AS JAMES MONROE was the revolutionary comrade of ALEXANDER MURRAY, and his unvarying friend to the day of his death, the following hasty sketch of that GREAT MAN is attempted with deep solicitude, and inserted here with a diffidence which cannot be expressed.

CHARACTER AND OFFICIAL SERVICES OF

JAMES MONROE,

A HERO OF THE AMERICAN REVOLUTION,

AND

FIFTH PRESIDENT OF THE AMERICAN REPUBLIC.

JAMES MONROE was born upon the soil which his ancestors acquired in the early settlements of Virginia. It was his beneficent destiny to have been born in the midst of great men ; and to have had the examples of the great, constantly within his aspiring view. That human pre-eminence, which, to human beings at a distance, assumes an inaccessible elevation, became familiar with him by being in contact with it, and almost imperceptibly rising as that ascended.

His was not a sudden flight from humble mediocrity to unrivalled eminence-but a regular gradation from minor stations, to the most elevated post occupied by living man.

In youth, he passed through the discipline of the schools, and acquired the honours of an academician. No sooner was he invested with these distinctions, than he assumed those of a character totally diverse-the insignia of a warrior.

----------

Task requirements:
**A.** From the sketch of James Monroe, quote the passage between "FIFTH PRESIDENT OF" and "as that ascended.", inclusive.
**B.** Does the sketch of James Monroe support each statement? Answer yes or no, and quote the words that decide it.
(i) Monroe was born on land in Virginia that his ancestors had acquired.
(ii) Monroe rose suddenly from humble mediocrity to great eminence.
(iii) After earning academic honors, Monroe took up the role of a warrior.
The listing has no connection to the sketch of James Monroe.

Information supplied:
----------

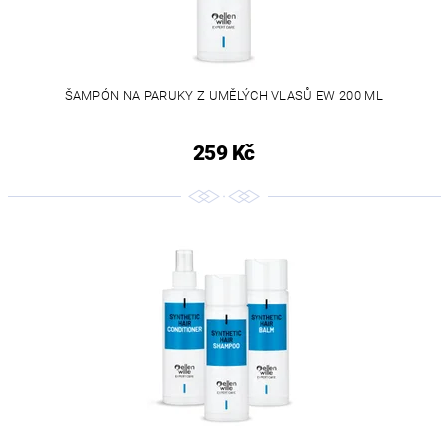
ŠAMPÓN NA PARUKY Z UMĚLÝCH VLASŮ EW 200 ML
259 Kč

----------

Solutions to each task:
**A.**
FIFTH PRESIDENT OF THE AMERICAN REPUBLIC.

JAMES MONROE was born upon the soil which his ancestors acquired in the early settlements of Virginia. It was his beneficent destiny to have been born in the midst of great men ; and to have had the examples of the great, constantly within his aspiring view. That human pre-eminence, which, to human beings at a distance, assumes an inaccessible elevation, became familiar with him by being in contact with it, and almost imperceptibly rising as that ascended.

**B.**
(i) Yes: "JAMES MONROE was born upon the soil which his ancestors acquired in the early settlements of Virginia."
(ii) No: "His was not a sudden flight from humble mediocrity to unrivalled eminence"
(iii) Yes: "No sooner was he invested with these distinctions, than he assumed those of a character totally diverse-the insignia of a warrior."